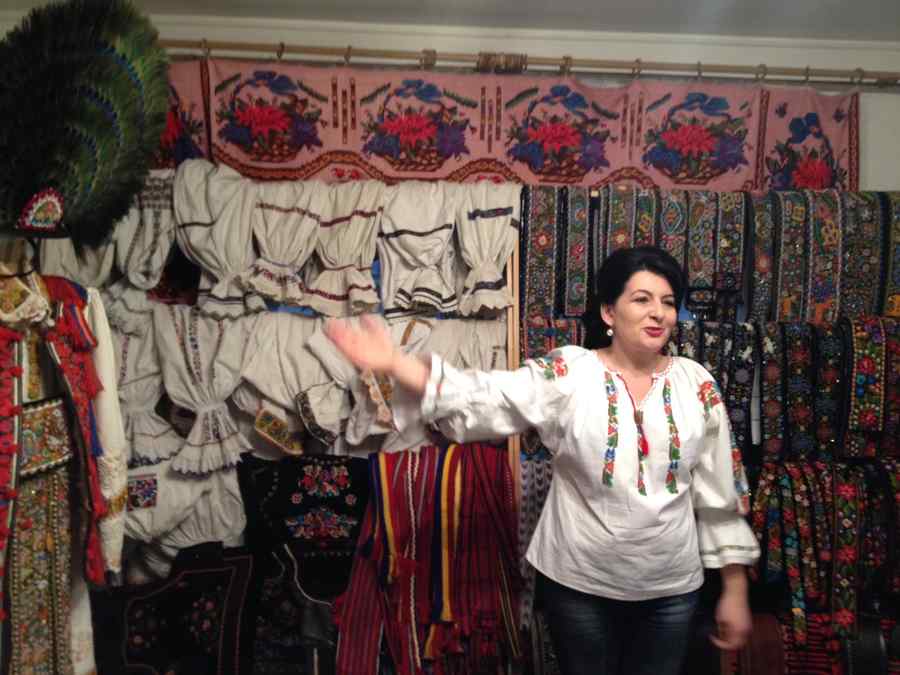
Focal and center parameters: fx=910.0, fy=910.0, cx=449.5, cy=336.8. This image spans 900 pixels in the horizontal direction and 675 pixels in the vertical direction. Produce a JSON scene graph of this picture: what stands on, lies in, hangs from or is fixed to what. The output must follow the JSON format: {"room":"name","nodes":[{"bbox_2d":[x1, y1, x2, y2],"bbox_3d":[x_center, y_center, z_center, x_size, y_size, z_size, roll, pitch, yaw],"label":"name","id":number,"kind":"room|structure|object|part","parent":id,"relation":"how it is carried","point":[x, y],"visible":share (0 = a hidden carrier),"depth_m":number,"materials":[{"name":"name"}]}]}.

* * * * *

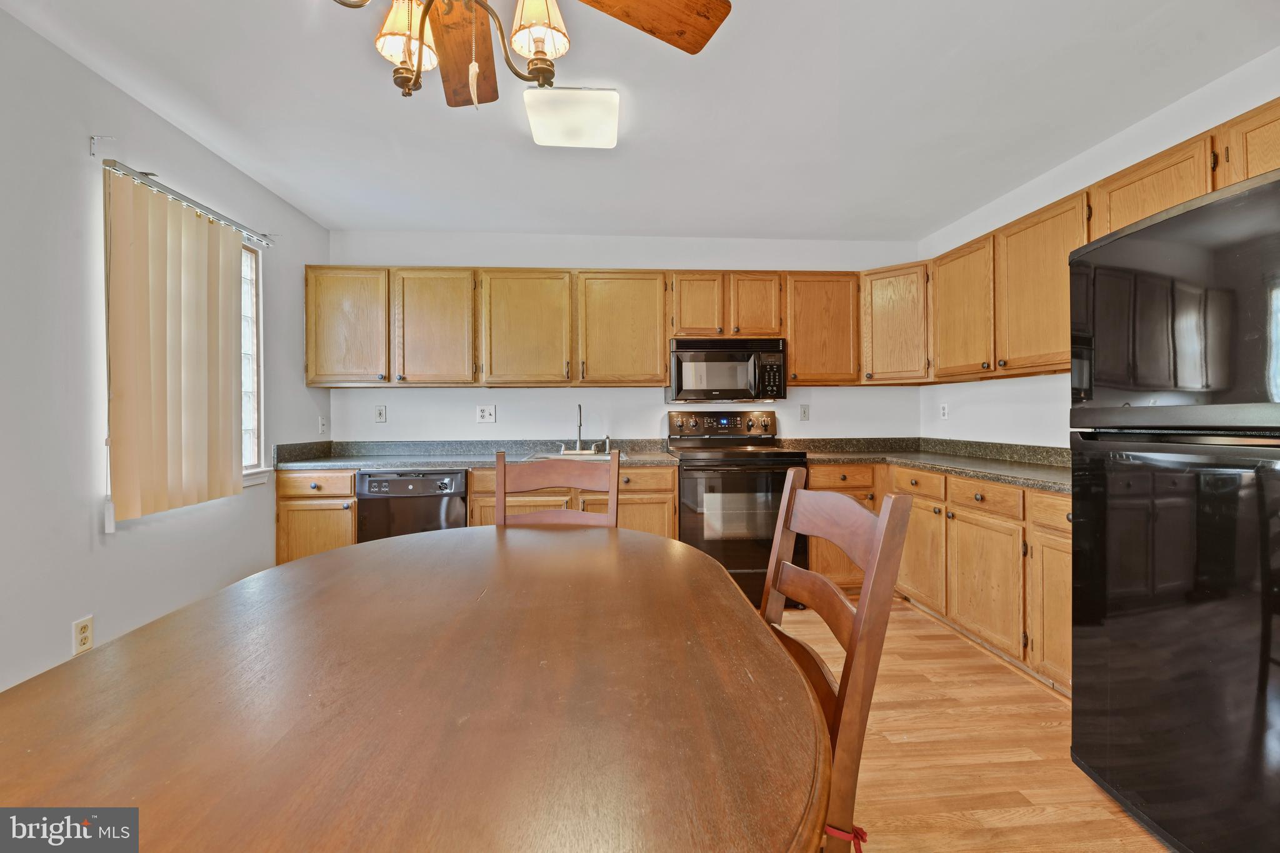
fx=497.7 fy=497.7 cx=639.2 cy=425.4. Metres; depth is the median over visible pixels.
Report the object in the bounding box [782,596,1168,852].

* * * * *

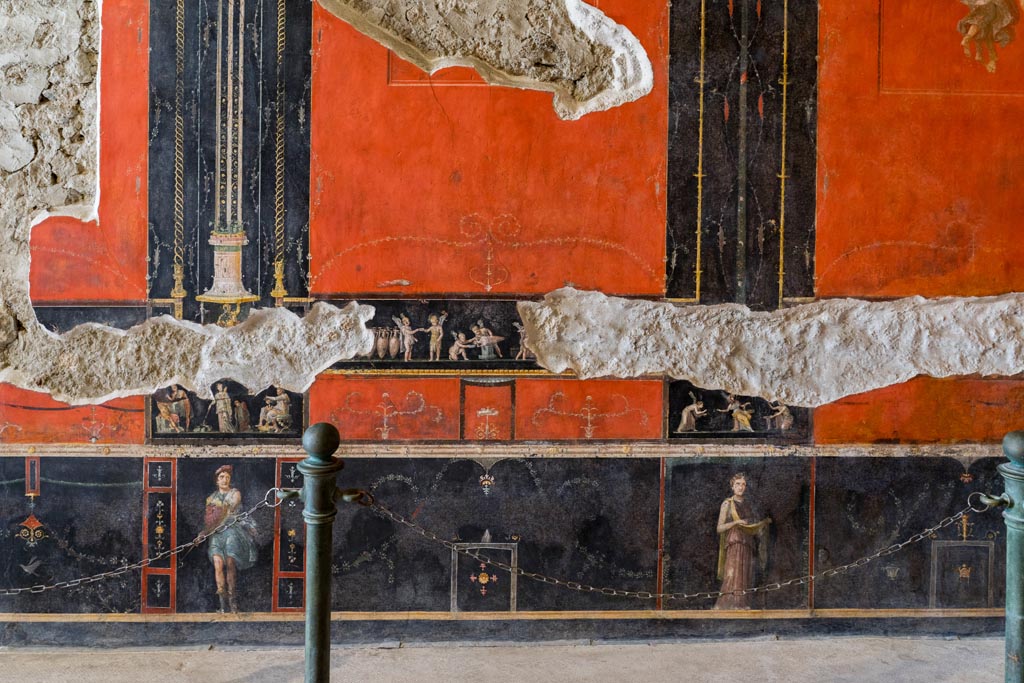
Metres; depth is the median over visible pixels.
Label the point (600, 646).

* * * * *

An exact number is called for here: how many lines across the records contain the word "median". Nothing else belongs in the answer.

*Output of the task*:
2